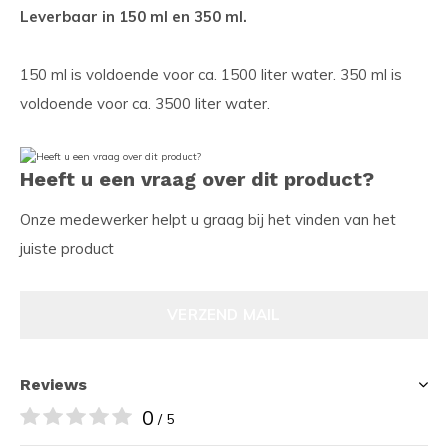
Leverbaar in 150 ml en 350 ml.
150 ml is voldoende voor ca. 1500 liter water. 350 ml is
voldoende voor ca. 3500 liter water.
Heeft u een vraag over dit product?
Onze medewerker helpt u graag bij het vinden van het
juiste product
VERZEND MAIL
Reviews
0
/ 5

> _PROBLEM DETAILS_:
Look through the data and gather every line with the string "liter" in it.

> _EXERCISE RESPONSE_:
150 ml is voldoende voor ca. 1500 liter water. 350 ml is
voldoende voor ca. 3500 liter water.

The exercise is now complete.